Herr Camus sagte, die AfD habe ein gutes Ergebnis erzielt, obwohl sie in einem „radikalen Ton“ Wahlkampf geführt und mehrere Kontroversen überwinden musste. Einer ihrer Anführer löste im Wahlkampf Empörung aus, als er erklärte, dass Mitglieder der Waffen-SS, die eine zentrale Rolle bei der Hinrichtung von Juden im Zweiten Weltkrieg spielten, „nicht alle Kriminelle“ seien.
Um ihre Position zu stärken, hatte Marine Le Pen zuletzt verstärkt eine Annäherung an die CRE gefordert, in der sich insbesondere die Partei der italienischen Regierungschefin Giorgia Meloni zusammenschließt, die am Sonntag auch in ihrem Land die Abstimmung gewonnen hatte.
Herr Camus bezweifelt, dass diese beiden Parteien ein formelles Bündnis eingehen werden, insbesondere weil die italienische Staatschefin „pragmatisch“ sei und keine direkte Konfrontation mit der Europäischen Kommission wolle, die die Interessen ihres Landes gefährden könnte.
Radikale rechte Gruppen seien ohnehin besser in der Lage, sich für ein weniger zentralisierendes „Europa der Nationen“, eine Reduzierung der Umweltziele und eine restriktivere Einwanderungspolitik einzusetzen, sagt er.
Diese letzte Frage, fügt der Analyst hinzu, scheint mehr denn je ein zutiefst umstrittenes Thema auf dem Kontinent zu sein.
Auch wirtschaftliche Schwierigkeiten, insbesondere im Zusammenhang mit der Inflation, werden häufig als Erklärung für den Aufstieg der radikalen Rechten genannt.
Herr Camus glaubt, dass die Situation auch ein Beweis dafür ist, dass es den europäischen Staats- und Regierungschefs im Laufe der Jahre nicht gelungen ist, ein „kollektives Narrativ“ zu entwickeln, das die Bevölkerung mobilisieren könnte.
„Fast überall in Europa haben die Menschen eine klare Vorstellung von den Unannehmlichkeiten, die die Europäische Union mit sich bringt, sei es der Verwaltungsaufwand oder die einzuhaltenden Standards.

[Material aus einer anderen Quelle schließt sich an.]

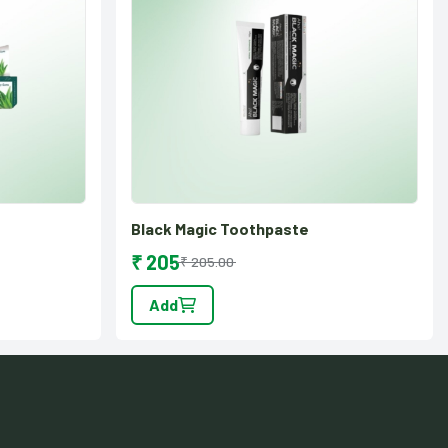
Black Magic Toothpaste
₹ 205
₹ 205.00
Add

Aber wenn sie die Nase vor eine neue Straße stecken, die mit europäischen Strukturfonds gebaut wurde, sehen sie es nicht“, kommentiert er.
Die von der EVP stammende Präsidentin der Europäischen Kommission, Ursula von der Leyen, zeigte sich dennoch erfreut darüber, dass „die Mitte hält“ und sich eine Mehrheit der Wähler für ein „starkes Mitteleuropa“ ausgesprochen habe.
Die Politikerin, die eine neue fünfjährige Amtszeit an der Spitze der Europäischen Kommission anstrebt, versicherte im gleichen Sinne, dass ihre Partei und ihre Verbündeten dafür sorgen würden, „ein Bollwerk gegen die Extreme“ aufzubauen.